#### DATA PROVIDED

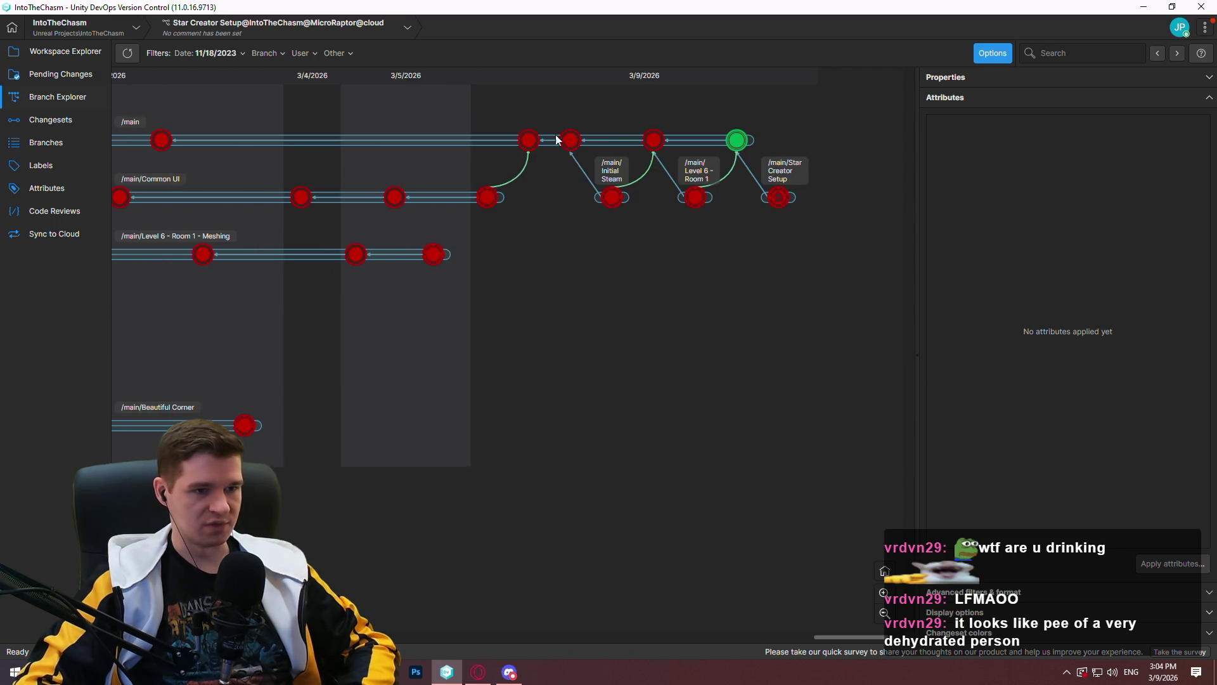
{"action": "right_click", "coordinate": [739, 144]}
Merge /main changeset cs:163 into /main/Beautiful Corner and open the Redlock.uproject conflict
{"action": "left_click", "coordinate": [859, 306]}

#### AIM OF THE TASK
Write the lines above out again exactly, without any of their pictures.

#### RESULT OF THE EXERCISE
{"action": "right_click", "coordinate": [739, 144]}
Merge /main changeset cs:163 into /main/Beautiful Corner and open the Redlock.uproject conflict
{"action": "left_click", "coordinate": [859, 306]}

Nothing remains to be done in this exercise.